====== Material shown ======
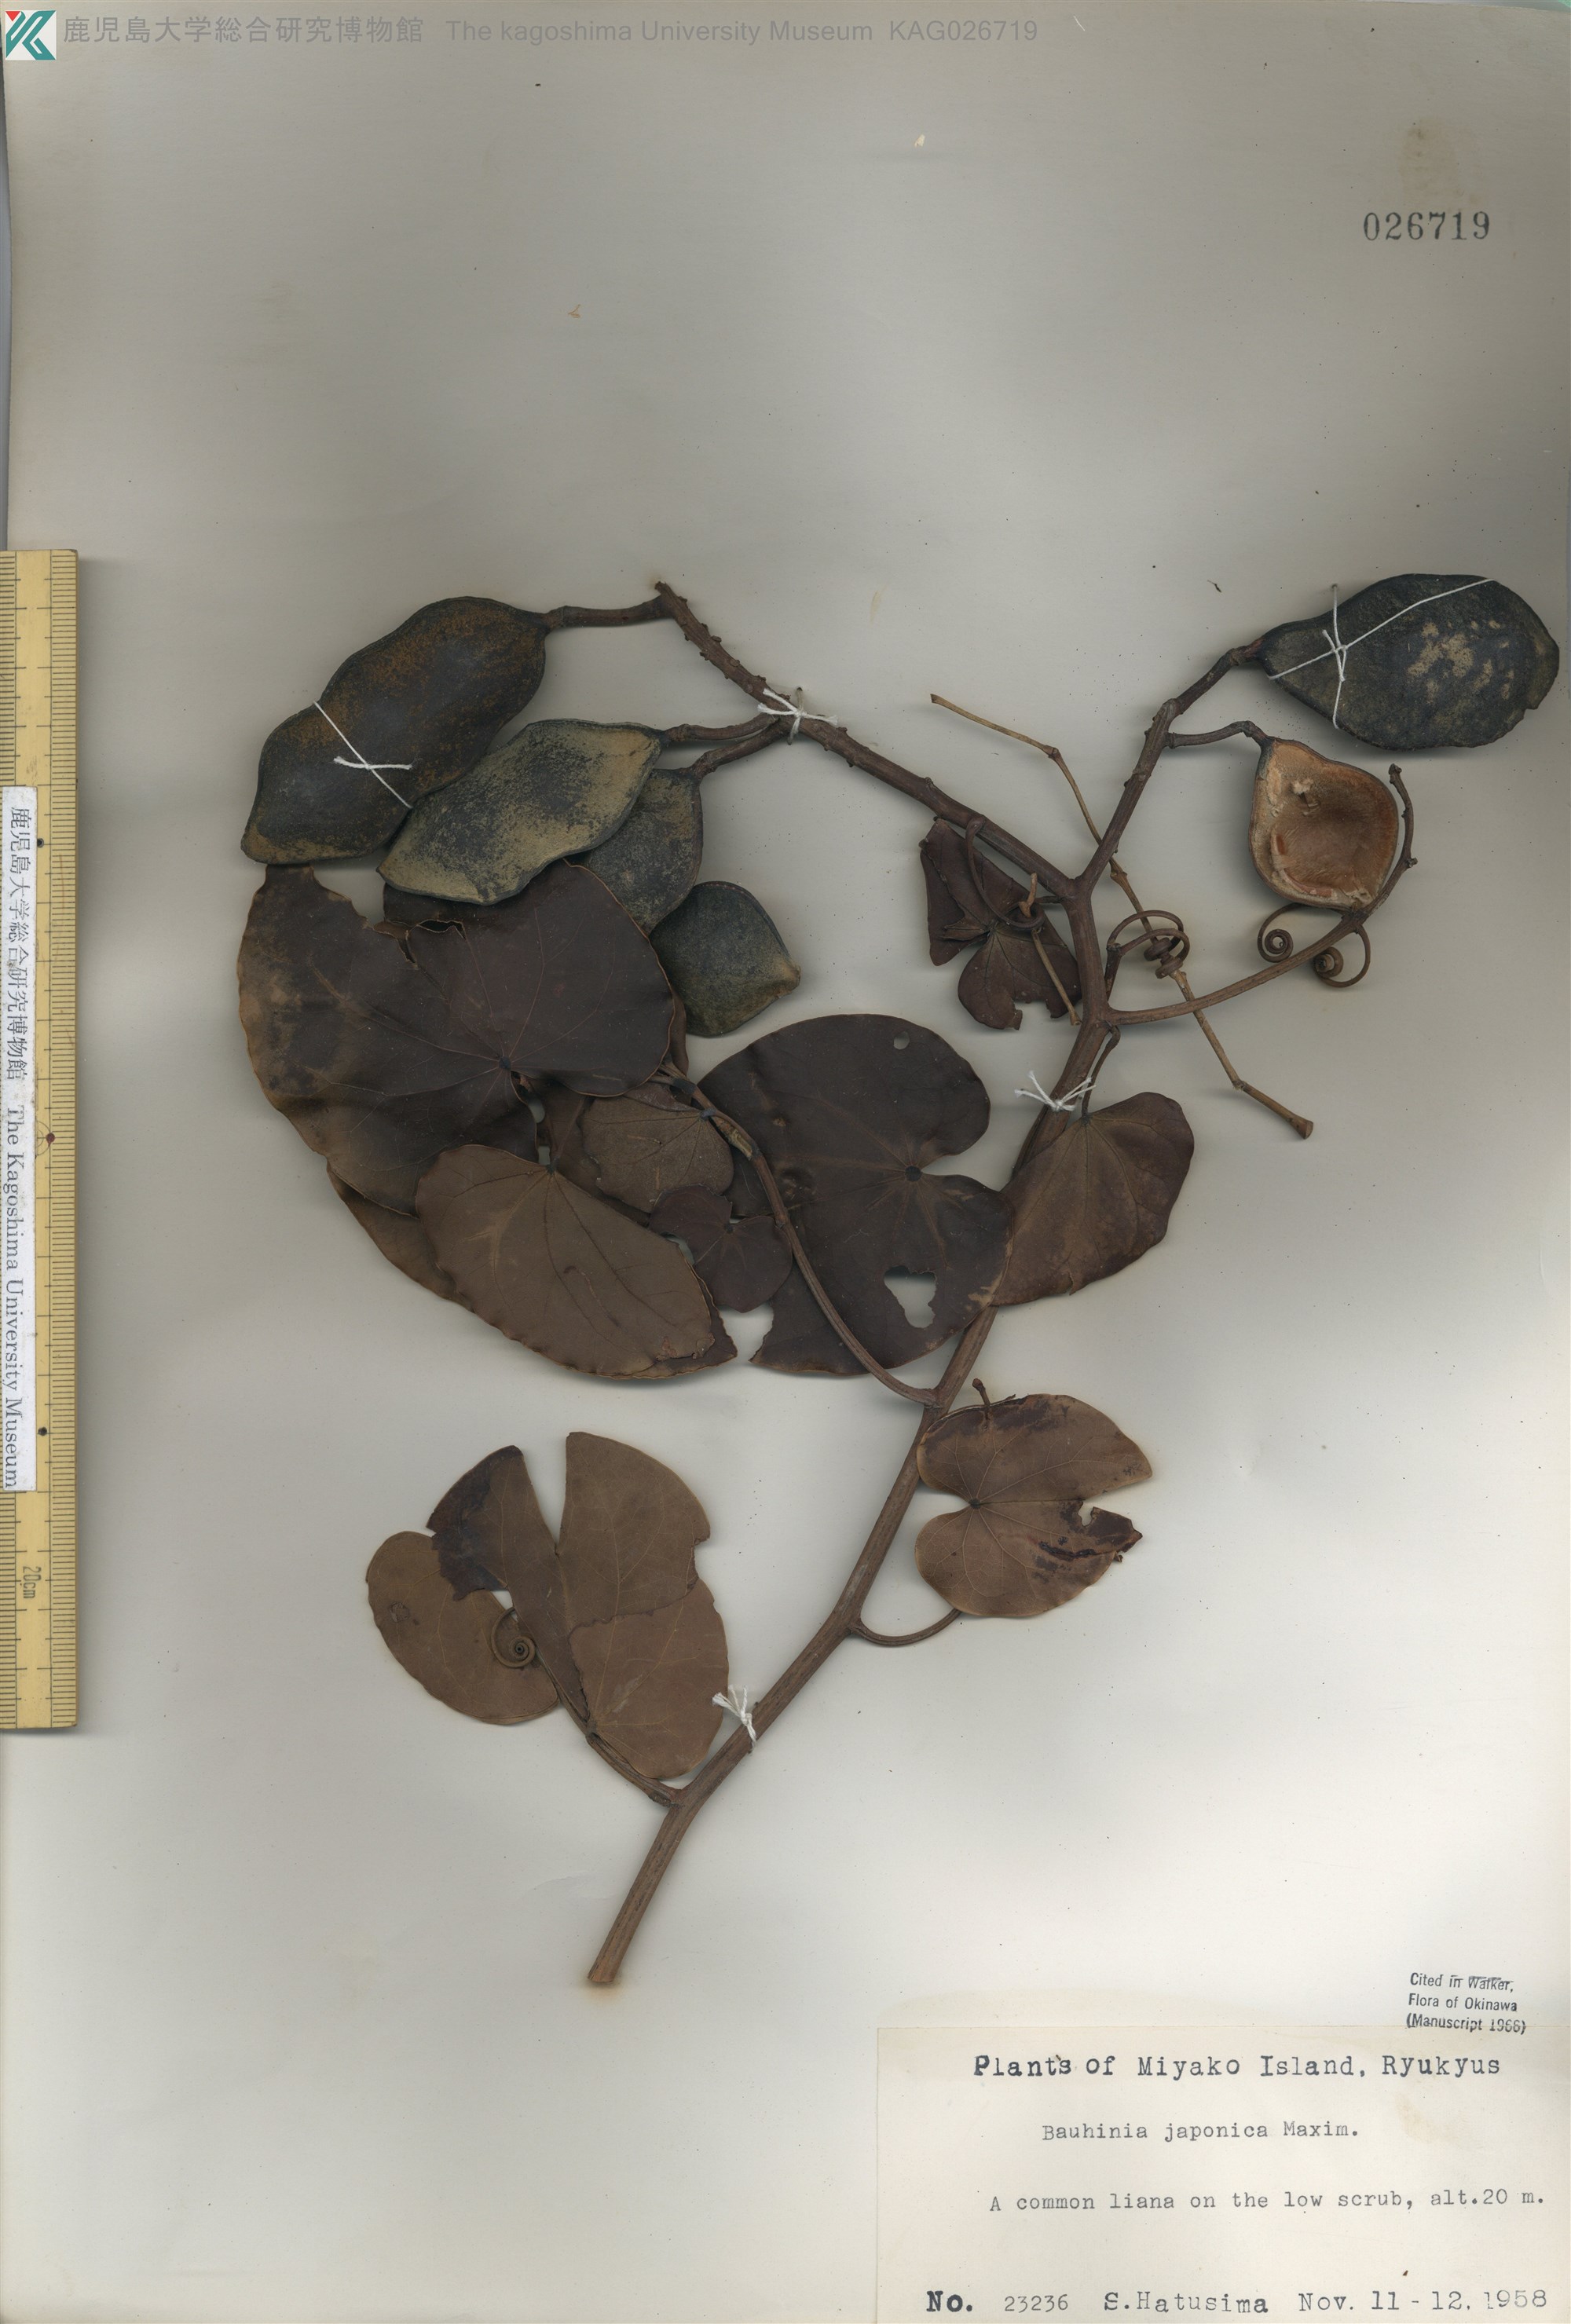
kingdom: Plantae
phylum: Tracheophyta
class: Magnoliopsida
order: Fabales
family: Fabaceae
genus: Phanera
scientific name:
======
Objective :: Reproduce the text lines of every entry above word for word, leaving out the pictures.

Written response ::
kingdom: Plantae
phylum: Tracheophyta
class: Magnoliopsida
order: Fabales
family: Fabaceae
genus: Phanera
scientific name:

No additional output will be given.